When Fontinalis Partners launched its first venture fund in 2009 to invest in early-stage mobility startups, many in the VC world didn’t quite know what mobility was. Defined by Fontinalis as “the efficient movement of goods, people, and services across all modes of transportation,” mobility has come to encompass ridesharing services like Lyft and Uber, autonomous vehicle technologies, and other next-generation transportation products and services that are set to transform the auto industry.

Today, the Detroit and Boston-based Fontinalis announced it has closed a second fund worth $100 million. This new fund, which brings Fontinalis’s total committed capital to $165 million, will continue the firm’s focus of investing in cutting-edge mobility technologies.

“When we first launched, we saw the vision of an increasingly urbanized world,” said Chris Stallman, a principal at Fontinalis. “We saw that people were moving around in different ways and the industry was changing. At first, people looked at us a little funny because there was not much VC investment in the industry.”

What a difference seven years makes. Today, Fontinalis has 20 companies in its portfolio, which includes industry leaders like Inrix, Zagster, and Lyft, as well as smaller startups like Lunar Labs and TransLoc.

“With the success of companies like Uber and Lyft, we’ve seen a lot of really smart entrepreneurs moving into mobility,” Stallman said. “We’re really excited about the acceleration of the market.”

Fontinalis was founded by Bill Ford, chairman of the Ford Motor Company, and a group of global experts in financial services, mobility, and telecommunications. The firm scored the capital for its first fund from a variety of large institutions and family offices similarly interested in exploring the growing multi-modal transportation sector.

Stallman said he’s fired up about all of the Fontinalis portfolio companies, but he singled out a few that he thinks are especially worth watching: Telogis, a fleet management system that was recently acquired by Verizon; Turo, a peer-to-peer car-sharing service; Nutonomy, whose team is led by MIT scientists working on software to enable autonomous vehicles; and SmartKargo, creator of enterprise software for air cargo operations. Fontinalis also supports the Techstars Mobility program in Detroit.

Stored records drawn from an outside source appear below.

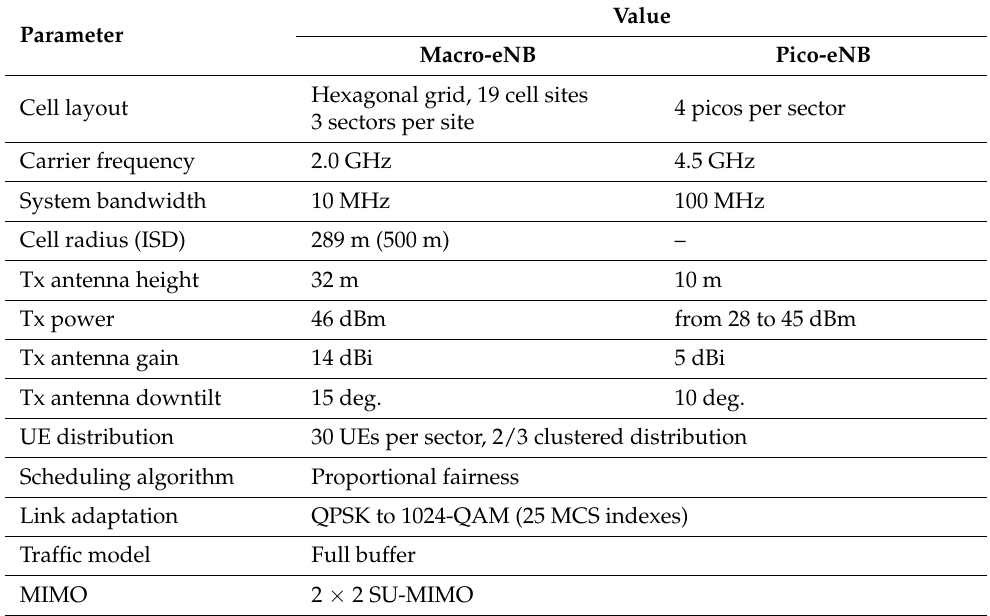
Table 1. Multiband HetNet model used in the simulation.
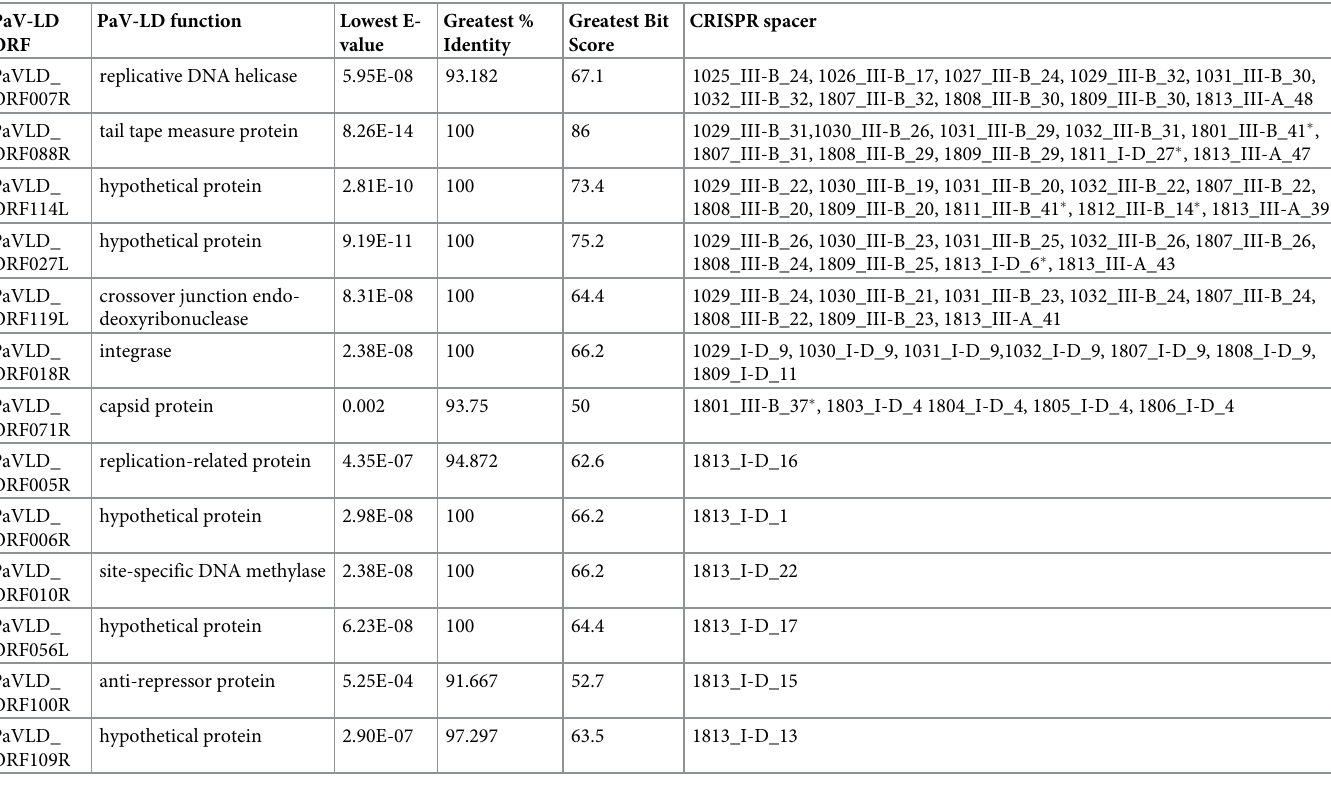
Table 3. Table of CRISPR spacer sequences with matching PaV-LD ORF and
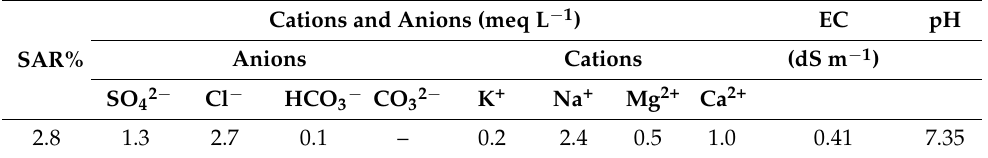
Table 4. Chemical characteristics of irrigation water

Stallman said the metro Detroit region has “woken up to the opportunity here,” with auto companies doing a better job of collaborating with Silicon Valley and other tech hubs around the country. “The auto industry is rethinking how they do business to be more collaborative,” he added. “Fontinalis can serve as a great conduit to motherships here in Detroit.”

In 2016, he said, we can expect to see Fontinalis deploy more capital and work with its portfolio companies to get their products to market faster. Stallman said it’s been gratifying to see the thesis that gave birth to the firm—that mobility was a sector perched on the edge of explosive growth—come to fruition.

“We’re looking for great partnerships and we couldn’t be more excited about the opportunities ahead for the mobility sector,” he said.